According to Uzbek law, land leased from the state. Jizak human rights activist Mukhitdin Kurbanov told IWPR that after giving land to the farmers, the local authorities have probably changed their mind and decided that they would prefer to take it back and distribute it to their friends and relatives.


Following the August 17 incident, a number of the farmers wrote a collective letter to Uzbek president Islam Karimov, protesting about the incident.


“The farmers could not endure being forced to give up their land,” Mukhitdin Kurbanov told IWPR. “This is the most frightening thing that can happen to a farmer – they now have nothing to lose.”


But speaking out apparently served only to provoke more trouble.


According to the Jizak human rights organisation Ezgulik, on September 16 National Security Service, NSS, officials summoned Arif Kholmuradov, one of the farmers who had initiated the protest letter. Kholmuradov’s family and friends say he is yet to return from the meeting.


There are reports that at least two other farmers were called to the NSS offices. But IWPR has been unable to confirm what has happened to any of the three.


Journalists and human rights activists involved in investigating the beatings also told IWPR that they have been followed.

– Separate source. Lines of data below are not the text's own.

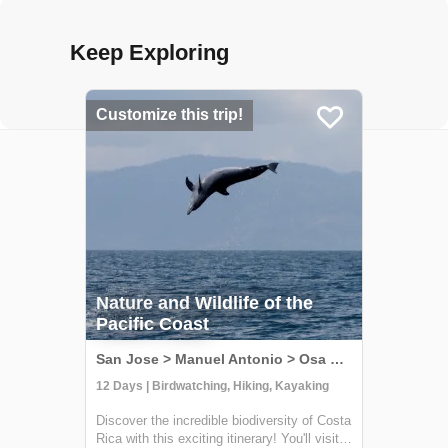
Keep Exploring
Customize this trip!
Nature and Wildlife of the
Pacific Coast
San Jose > Manuel Antonio > Osa Peninsula, Costa Rica
12 Days | Birdwatching, Hiking, Kayaking
Discover the incredible biodiversity of Costa
Rica with this exciting itinerary! You'll visit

Journalist Yusuf Rasulov said that since visiting the Jizak region between September 12 and September 14 he has been constantly trailed around Tashkent by a car with no number plates.


The incident in Jizak is far from being the first time that local officials in Uzbekistan have resorted to assault and verbal abuse in dealing with their subordinates.


Khurshida Togaeva, who works on a farm in the Pakhtakor region, told IWPR that she was present at a meeting in the local mayor’s offices on August 9 where police handed out sheets of paper and forced farmers to write statements giving up their land.


“When we started protesting, the mayor ordered the police to seize all 30 of us and we were handcuffed and taken to the local interior department,” she told IWPR.


At the police department, police chief Olim Avlyakulov is said to have spoken to each farmer personally. When they refused to surrender their land, the police allegedly threatened to plant drugs on them. Togaeva says she finally gave in at 3 am and just over a week later received official notification of a decision to accept her 20 hectares of land.


Despite the reports, officials deny that anything unlawful took place at the August 17 meeting.


“These are all just stupid made-up stories,” said Kobirov. “Someone wants to increase political tensions before the parliamentary elections.”


Deputy mayor of the Jizak region Botir Turaev says the farmers gave up their land because many of them had broken farming regulations. “The confiscation of land is being carried out on legal grounds,” he told IWPR.


And Jizak interior department head Bokhodyr Kurbanov, who farmers say witnessed the beatings by the mayor, said all the information that has leaked out about the incident is false.


“Khokim Yamonkulov is not stupid enough to beat someone up, especially in the presence of a crowd. He represents the government, and he is accountable to Tashkent,” he told IWPR.


Khumoyun Rasulov and Evgeny Zavyalov are the pseudonyms of IWPR correspondents in Jizak.